What research will the recent donation your lab received enable you to do?

This donation will help us figure out what makes tumor cells migrate to the ovary and why the ovary is so supportive of tumor cells through transgenic models. My lab pioneered the first model that develops spontaneous ovarian carcinomas. This development has led us to many discoveries and also more questions that will hopefully lead us to answers regarding how and where ovarian cancer develops.  

How could your findings help patients and affect the way ovarian cancer may be managed?

Tumors in our models have similar features to high grade serous carcinomas in women. We need to understand how tumors originate and what supports their uncontrolled growth. It is possible that normal pathways become uncontrolled and lead tumor cells to migrate from the fallopian tubes to the ovary. Large fallopian tube tumors are rare in women, so there may be some potential attraction for tumor cells to travel to the ovary. If we can sort out how the disease evolves, we think that will give us ideas of potential molecules and/or pathways to target therapeutically.
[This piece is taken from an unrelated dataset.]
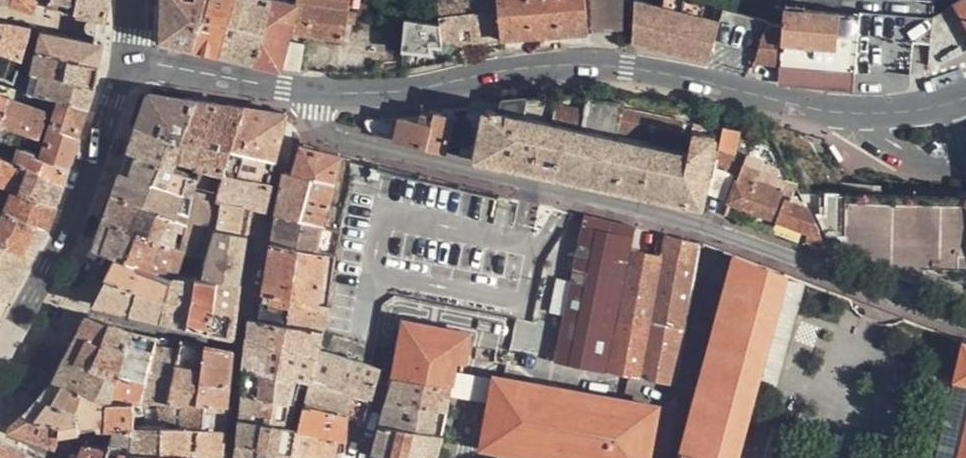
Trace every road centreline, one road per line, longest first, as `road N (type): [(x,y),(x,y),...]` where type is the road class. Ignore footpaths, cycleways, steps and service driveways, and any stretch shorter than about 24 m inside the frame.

What do you value most about doing research at Fox Chase?

I value the collegial environment and the ability to work so easily with different people. We regularly reach out to other investigators who are always receptive to offering assistance. The ease with which we can connect with our clinical colleagues is incredibly helpful when studying basic science questions—it keeps us grounded in what is important clinically. It is essential to connect our research to what is important in human disease.